*** Fragmento del documento

El gran escritor cubano, precursor del realismo mágico, fue un erudito atraído por todas las formas de cultura, especialmente la música y la danza. El flamenco, que no faltaba en los escenarios del otro lado del Atlántico, formó parte de sus curiosidades.


Para quienes no lo conozcan, Alejo Carpentier fue un escritor cubano (y francés, como delata su apellido) que pasó a la historia como fundador de lo real maravilloso, precursor del llamado realismo mágico que tendría en Gabriel García Márquez su máximo exponente. Es, además, autor de obras maestras como El reino de este mundo, El siglo de las luces o Los pasos perdidos. Pero sobre todo fue un erudito que mostró interés por todas las formas de cultura, especialmente la música y la danza, curiosidades que reflejó en numerosísimos artículos de prensa y en su poderosa obra narrativa. En estos textos asoma, como reflejo de la realidad de los escenarios de la época al otro lado del océano Atlántico, el flamenco.

 

Con una abuela pianista, una madre que tocaba el piano y un padre violonchelista, el escritor se formó como musicólogo entre París y La Habana, donde colaboraría con numerosos compositores y desarrollaría una gran labor radiofónica. Pero aquí nos interesa su faceta de espectador, y en concreto de las propuestas jondas que llegaron a aquella orilla, ya fuera en Francia, en Cuba o en Venezuela, donde también residió.

******
*** Información proporcionada

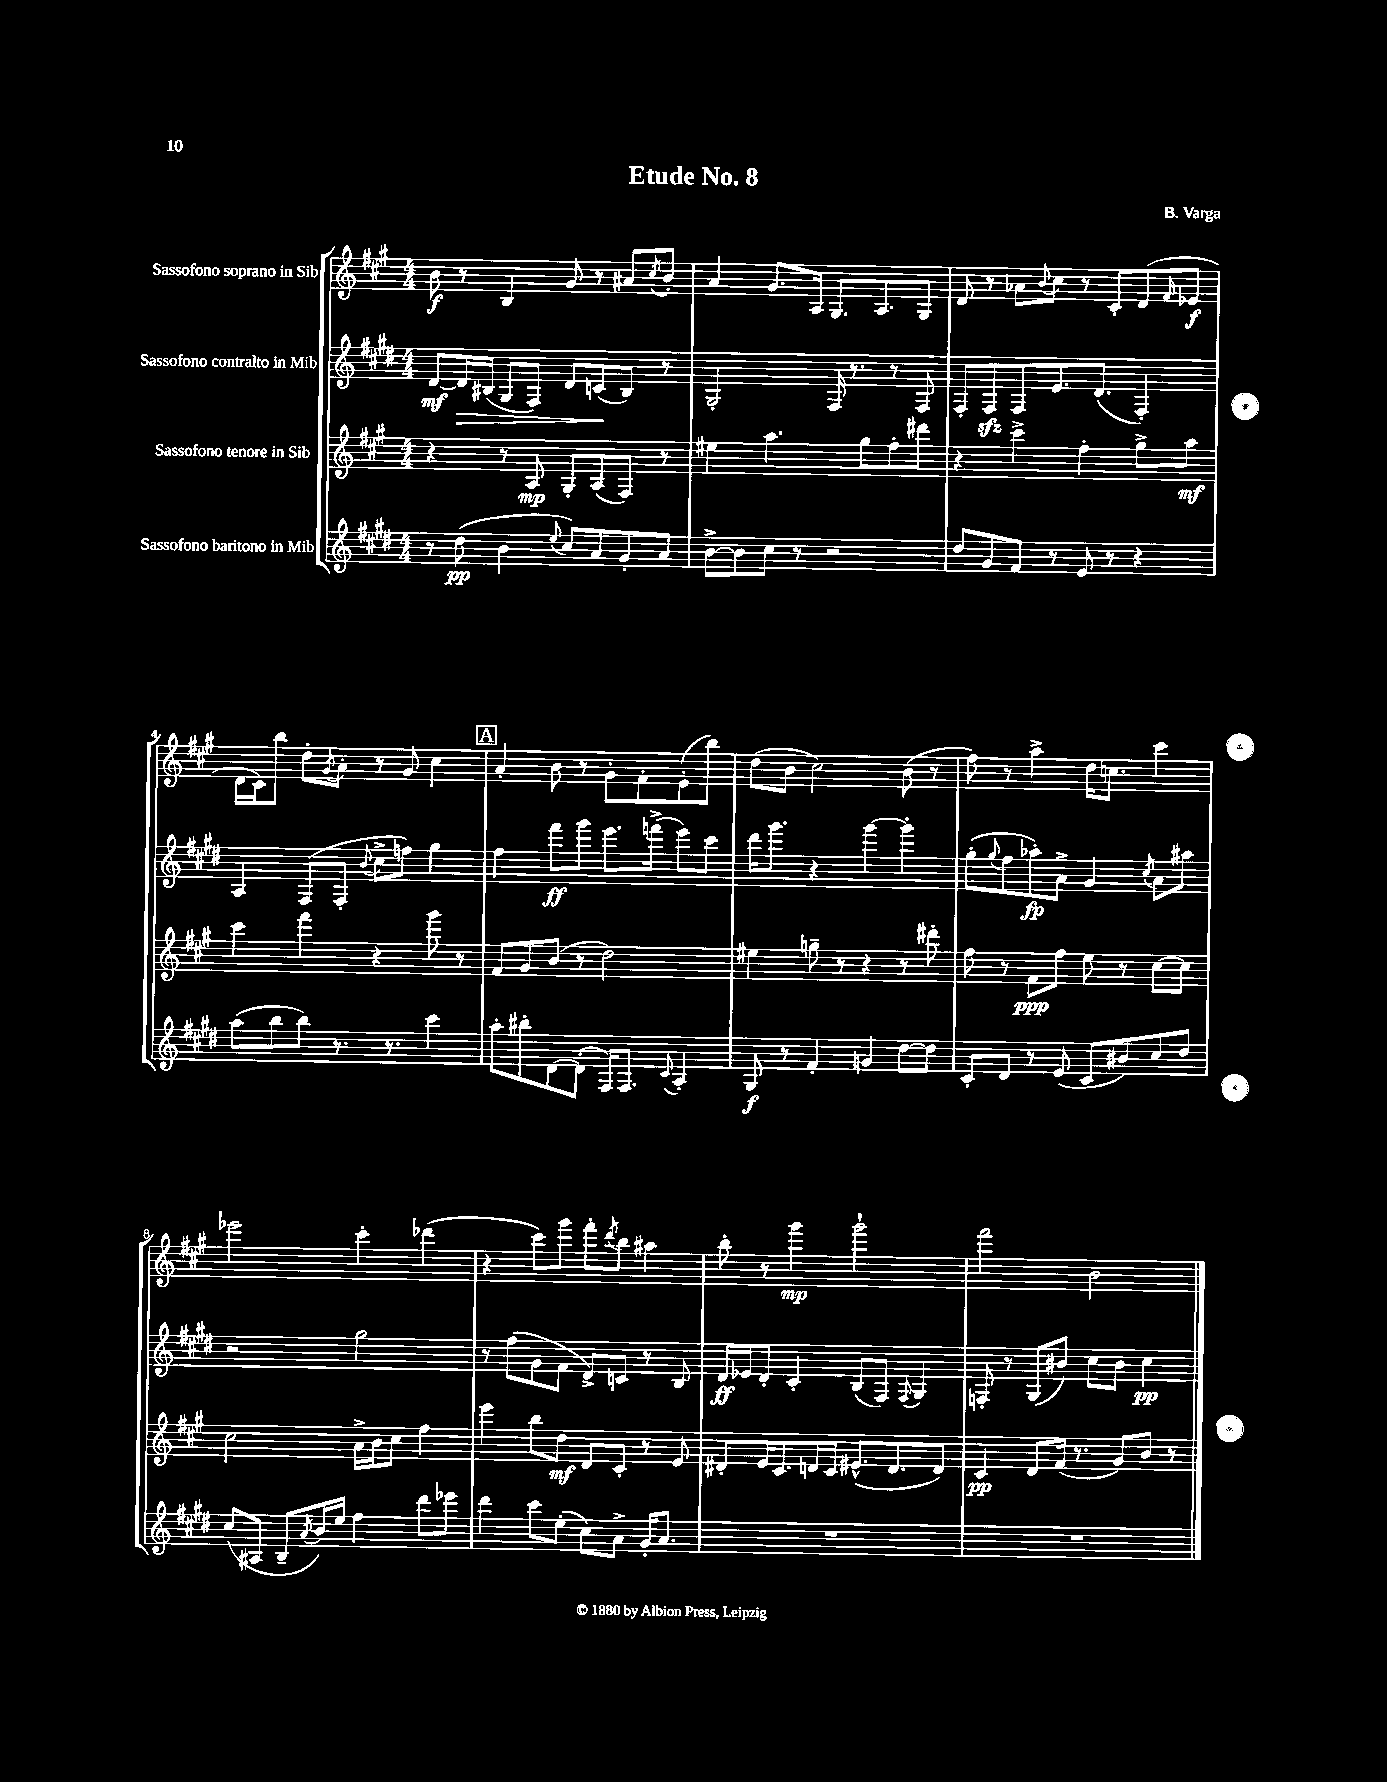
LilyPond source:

\header { title = "Etude No. 8" composer = "B. Varga" }
<<
\new StaffGroup <<
\new Staff = "s0" \with { instrumentName = "Sassofono soprano in Sib" } {
    \clef treble \key a \major \numericTimeSignature \time 4/4
    b'8\f r8 b4 gis'8 r8 ais'8 \acciaccatura { cis''8 } b'8-. |
    a'4 gis'8. a16 gis8. a8. gis8 |
    d'8 r8 aes'8 \appoggiatura { b'8 } cis''8 r8 cis'8-. d'8( \grace { fis'16 } ees'8\f |
    d'16 cis'16) b''8 d''8-. \acciaccatura { gis'8 } a'8-. r8 gis'8 cis''4 |
    \mark \markup { \box "A" } a'4-. b'8 r8 gis'8-. fis'8-. e'8-.( b''8) |
    d''8( b'8 cis''2) b'8( r8 |
    fis''8) r8 a''4-> d''16 c''8. cis'''4 |
    ees'''2 cis'''4-. des'''4( |
    r4 cis'''8) gis'''8 fis'''8-. \acciaccatura { d'''8 } b''8 ais''4 |
    b''8-. r8 gis'''4\mp gis'''2-! |
    fis'''2 b'2 \bar "|." |
}
\new Staff = "s1" \with { instrumentName = "Sassofono contralto in Mib" } {
    \clef treble \key e \major \numericTimeSignature \time 4/4
    dis'8~\mf dis'16\> bis16( gis8 fis8) dis'8 c'8\!( bis8) r8 |
    gis2-. fis16 r8. r8 fis8 |
    fis8-. fis8\sfz fis8 e'8. dis'8.( fis4-.) |
    a4 fis8( fis8-. \appoggiatura { b'8 } cis''8-> f''8) gis''4 |
    \mark \markup { \box "A" } fis''4 fis'''8\ff gis'''8 e'''8. f'''16->( e'''8) cis'''8 |
    dis'''16 gis'''8. r4 gis'''4~ gis'''4-. |
    gis''8-.( \appoggiatura { gis''8 } fis''8 aes''8-.\fp) a'8-> gis'4 \acciaccatura { cis''8 } a'8 ais''8 |
    r2 gis''2 |
    r8 fis''8( gis'8 fis'8 dis'8->) c'8 r8 b8 |
    dis'16\ff ees'16 dis'8-. cis'4-. b8( fis8) \appoggiatura { fis8 } gis4 |
    f8-. r8 gis8( bis'8) cis''8 bis'8 cis''4\pp \bar "|." |
}
\new Staff = "s2" \with { instrumentName = "Sassofono tenore in Sib" } {
    \clef treble \key a \major \numericTimeSignature \time 4/4
    r4 r8 a8\mp gis8-. a8( fis8) r8 |
    eis''4 a''4. gis''8 fis''8-. dis'''8 |
    r4 cis'''4-> fis''4-. gis''8-> a''8\mf |
    cis'''4 fis'''4 r4 gis'''8 r8 |
    \mark \markup { \box "A" } fis'8 gis'8 b'8( r8 d''2) |
    eis''4 g''8-- r8 r4 r8 dis'''8-. |
    fis''8 r8 fis'8\ppp fis''8 e''8 r8 cis''8~ cis''8 |
    cis''2 a'16-> b'16 cis''8 fis''4 |
    e'''4 b''8 d''8\mf d'8 cis'8-. r8 e'8 |
    dis'8-. e'16 cis'8. d'16 cis'16 eis'8.-^( d'8. d'8) |
    cis'4\pp d'8 fis'16( r8. gis'8) b'8 r8 \bar "|." |
}
\new Staff = "s3" \with { instrumentName = "Sassofono baritono in Mib" } {
    \clef treble \key e \major \numericTimeSignature \time 4/4
    r8 dis''8\pp( b'4 \appoggiatura { e''8 } cis''8) a'8 gis'8-. a'8 |
    b'8~-> b'8 cis''8 r8 r2 |
    dis''8 gis'8 fis'8 r8 e'8 r8 r4 |
    a''8( b''8 b''8) r8. r8. cis'''4 |
    \mark \markup { \box "A" } a''8-. bis''8-. dis'8~ dis'8-.( fis16) fis8. \appoggiatura { cis'8 } a4-. |
    gis8\f r8 fis'4-. g'4 dis''8~ dis''8 |
    cis'8-. dis'8 r8 e'8( cis'8 bis'8) cis''8 dis''8 |
    cis''8( ais8 b8-- \acciaccatura { a'8 } b'16) e''16 fis''4 dis'''8 ees'''8 |
    dis'''4 cis'''8 e''8-.( cis''8) a'8-> gis'16-. a'8. |
    R1 |
    R1 \bar "|." |
}
>>
>>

******

Tarea escrita –
Por favor, repite literalmente el pasaje del texto sobre Alejo Carpentier que va desde "Con una abuela" hasta "donde también residió.", ambos incluidos. No hace falta consultar los datos.

Respuesta escrita –
Con una abuela pianista, una madre que tocaba el piano y un padre violonchelista, el escritor se formó como musicólogo entre París y La Habana, donde colaboraría con numerosos compositores y desarrollaría una gran labor radiofónica. Pero aquí nos interesa su faceta de espectador, y en concreto de las propuestas jondas que llegaron a aquella orilla, ya fuera en Francia, en Cuba o en Venezuela, donde también residió.